The negative-feedback biasing system used in the design in Chapter 7 provides a better basic PSRR than diodes, at the cost of some beta dependence. It is not quite as good as an LED, but the lower voltage generated is more suitable for biasing a VAS source. These differences become academic if the bias chain mid-point is filtered with 47 µF to V+, as Table 9.1 shows; this is C11 in Figure 9.7.
Table 9.1: How decoupling improves hum rejection
||No decouple (dB)
||Decoupled with 47 µF (dB)
As another example, the amplifier in Figure 9.7 with diode-biasing and no bias-chain filtering gives an output ripple of -74 dBu; with 47 µF filtering this improves to -92 dBu, and 220 µF drops the reading into limbo below the noise floor.
Figure 9.8 shows PSPICE simulation of Figure 9.7, with a 0 dB sine wave superimposed on V+ only. A large Cdecouple (such as 100 µF) improves LF PSRR by about 20 dB, which should drop the residual ripple below the noise. However, there remains another frequency-insensitive mechanism at about -70 dB.
Figure 9.8: Positive-rail rejection, decoupling the tail current-source bias chain R21, R22 with 0, 1, 10, and 100 µF
The study of PSRR greatly resembles the peeling of onions, because there is layer after layer, and often tears. There also remains an HF injection route, starting at about 100 kHz in Figure 9.9, which is quite unaffected by the bias-chain decoupling.

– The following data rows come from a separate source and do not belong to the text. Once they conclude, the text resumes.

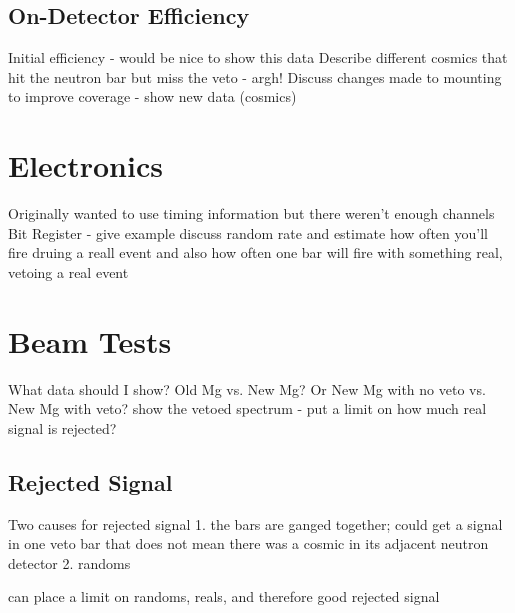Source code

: \subsection{On-Detector Efficiency}
Initial efficiency - would be nice to show this data
Describe different cosmics that hit the neutron bar but miss the veto - argh!
Discuss changes made to mounting to improve coverage - show new data (cosmics)

\section{Electronics}
Originally wanted to use timing information but there weren't enough channels
Bit Register - give example
discuss random rate and estimate how often you'll fire druing a reall event and also how often one bar will fire with something real, vetoing a real event 

\section{Beam Tests}
What data should I show?  Old Mg vs. New Mg?  Or New Mg with no veto vs.  New Mg with veto?
show the vetoed spectrum - put a limit on how much real signal is rejected?

\subsection{Rejected Signal}
Two causes for rejected signal
1. the bars are ganged together; could get a signal in one veto bar that does not mean there was a cosmic in its adjacent neutron detector
2. randoms

can place a limit on randoms, reals, and therefore good rejected signal

%
% 
%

Figure 9.9: Positive-rail rejection, with input stage supply-rail RC filtered with 100 O and 0, 10, and 100µF. Same scale as in Figure 9.8
Rather than digging deeper into the precise mechanisms of the next layer, it is simplest to RC filter the V+ supply to the input pair only (it makes very little difference if the VAS source is decoupled or not) as a few volts lost here are of no consequence. Figure 9.9 shows the very beneficial effect of this at middle frequencies, where the ear is most sensitive to ripple components.